The BBC last night said: ‘Across the evening a number of films are broadcast which demonstrate the depth and range of the many projects and issues supported by Comic Relief both in the UK and abroad. Thanks to the generosity of the public, vital work such as that shown last night can continue making a positive difference to so many people’s lives.’ 
 

Charity run by daughter of Labour MP 

The daughter of a key Jeremy Corbyn ally runs a refugee charity supported by the BBC’s Comic Relief.
Oxford-educated Bethany Gardiner-Smith is CEO of Safe Passage, which helps reunite children from refugee camps with their families in Britain and elsewhere in Europe.
But The Mail on Sunday can reveal that the 31-year-old’s father is Barry Gardiner, Shadow Secretary of State for International Trade and a staunch cheerleader for Mr Corbyn.

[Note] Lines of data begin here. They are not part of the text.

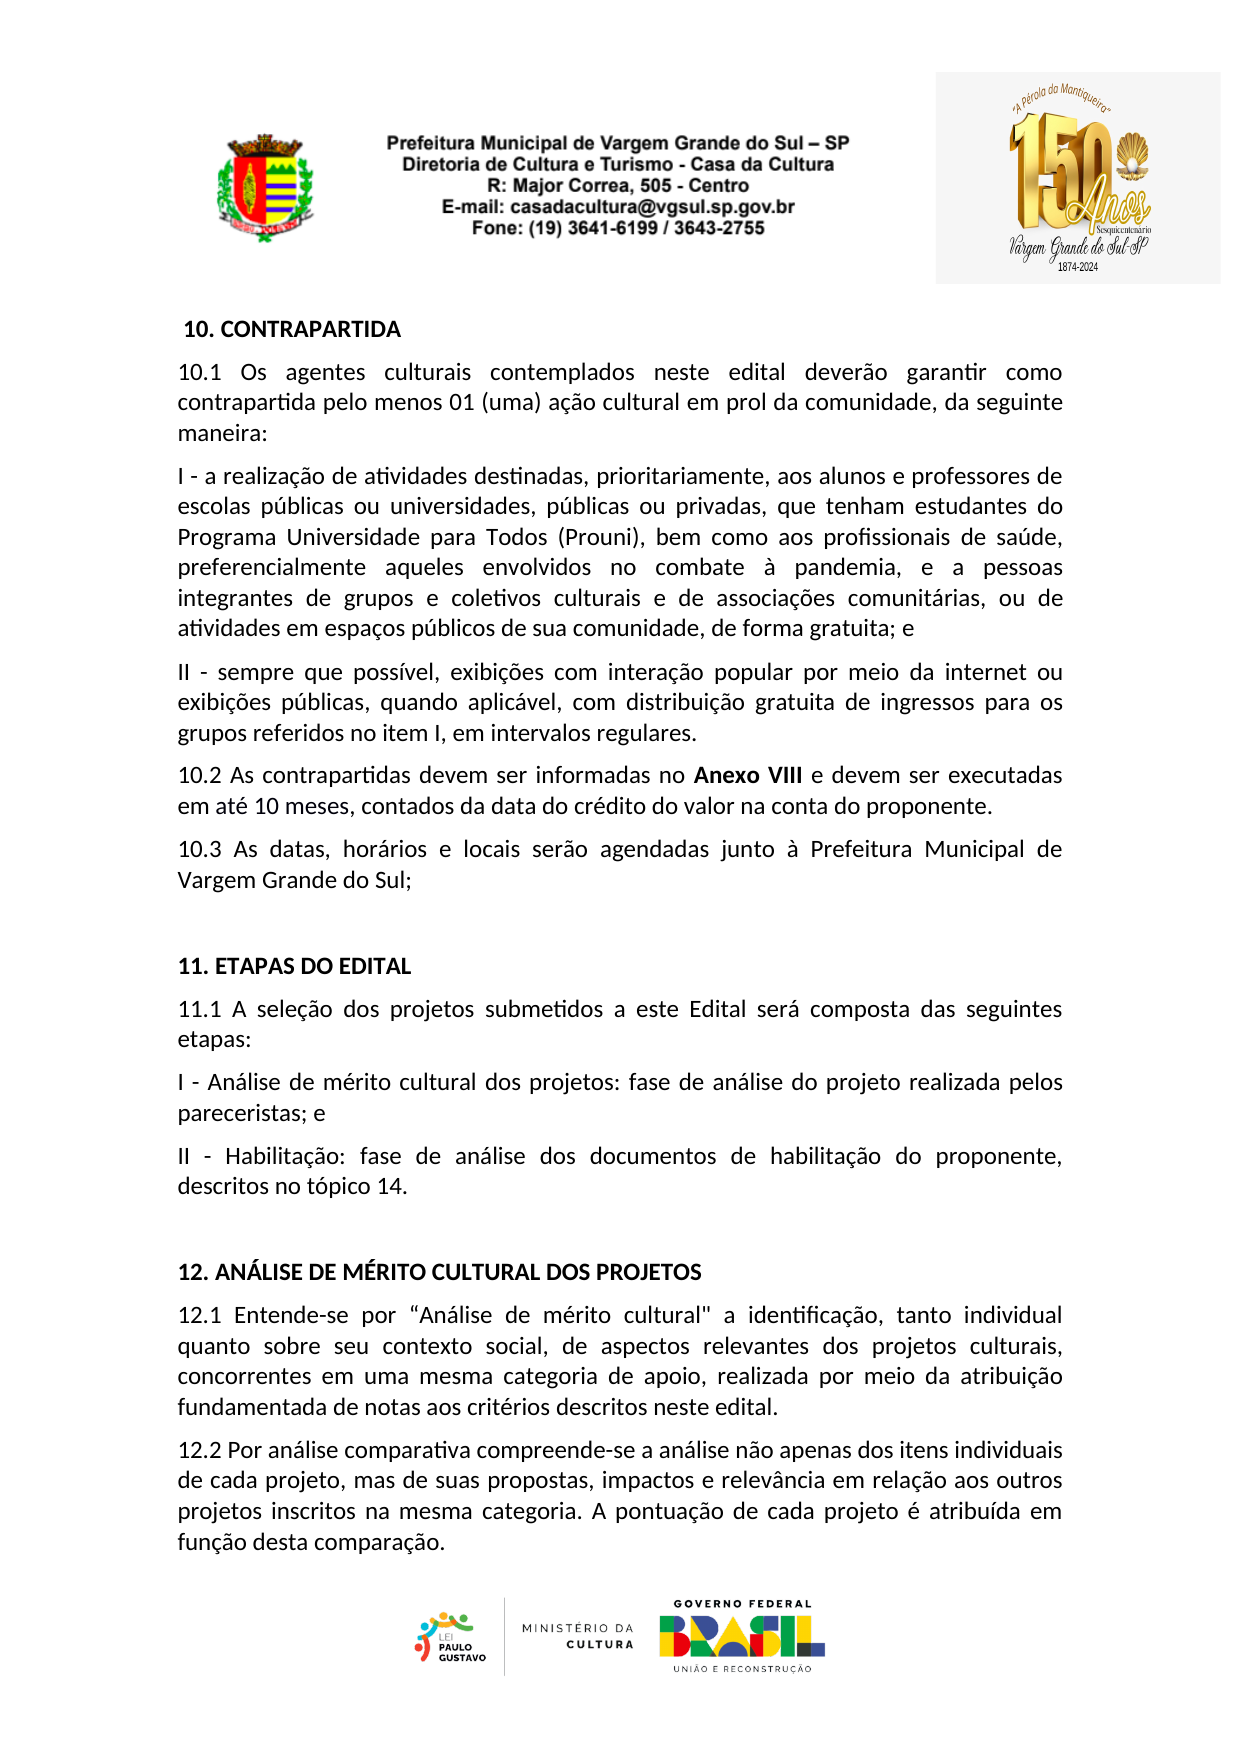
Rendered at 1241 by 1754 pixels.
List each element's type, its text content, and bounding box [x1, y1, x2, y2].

text I - Análise de mérito cultural dos projetos: fase de análise do projeto realizada pelos pareceristas; e [177, 1066, 1063, 1127]
text 10.2 As contrapartidas devem ser informadas no Anexo VIII e devem ser executadas em até 10 meses, contados da data do crédito do valor na conta do proponente. [177, 760, 1063, 821]
text 11.1 A seleção dos projetos submetidos a este Edital será composta das seguintes etapas: [177, 993, 1063, 1054]
picture [405, 1591, 835, 1681]
text 11. ETAPAS DO EDITAL [177, 950, 1063, 980]
text II - Habilitação: fase de análise dos documentos de habilitação do proponente, descritos no tópico 14. [177, 1140, 1063, 1201]
text 12. ANÁLISE DE MÉRITO CULTURAL DOS PROJETOS [177, 1256, 1063, 1287]
text 12.1 Entende-se por “Análise de mérito cultural" a identificação, tanto individual quanto sobre seu contexto social, de aspectos relevantes dos projetos culturais, concorrentes em uma mesma categoria de apoio, realizada por meio da atribuição fundamentada de notas aos critérios descritos neste edital. [177, 1299, 1063, 1422]
text 10.1 Os agentes culturais contemplados neste edital deverão garantir como contrapartida pelo menos 01 (uma) ação cultural em prol da comunidade, da seguinte maneira: [177, 356, 1063, 447]
text 10. CONTRAPARTIDA [177, 313, 1063, 343]
text I - a realização de atividades destinadas, prioritariamente, aos alunos e professores de escolas públicas ou universidades, públicas ou privadas, que tenham estudantes do Programa Universidade para Todos (Prouni), bem como aos profissionais de saúde, preferencialmente aqueles envolvidos no combate à pandemia, e a pessoas integrantes de grupos e coletivos culturais e de associações comunitárias, ou de atividades em espaços públicos de sua comunidade, de forma gratuita; e [177, 460, 1063, 643]
text II - sempre que possível, exibições com interação popular por meio da internet ou exibições públicas, quando aplicável, com distribuição gratuita de ingressos para os grupos referidos no item I, em intervalos regulares. [177, 656, 1063, 747]
picture [156, 72, 1221, 285]
text 10.3 As datas, horários e locais serão agendadas junto à Prefeitura Municipal de Vargem Grande do Sul; [177, 833, 1063, 894]
text 12.2 Por análise comparativa compreende-se a análise não apenas dos itens individuais de cada projeto, mas de suas propostas, impactos e relevância em relação aos outros projetos inscritos na mesma categoria. A pontuação de cada projeto é atribuída em função desta comparação. [177, 1434, 1063, 1556]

Ms Gardiner-Smith campaigned for Labour in 2015 and worked as an adviser to MP Gloria De Piero as well as former Shadow Home Secretary Yvette Cooper.
The day before the 2015 General Election, she published a Labour poster on her Facebook page that read: ‘Sick of this Tory Government? So are we.’
Last night, critics accused the BBC of straying into political territory by supporting the charity and warned that the public would stop donating if Comic Relief became politicised.

Tory MP Nigel Evans said: ‘This could actually damage the whole product which has been hugely successful over the decades.
‘They have to remember that lots of people support Comic Relief, and if there is even a sniff that this charity is becoming politicised then people will stop giving.
‘But the people who will pay the price for that won’t be the BBC or the superstars, it will be the people who need the help most.’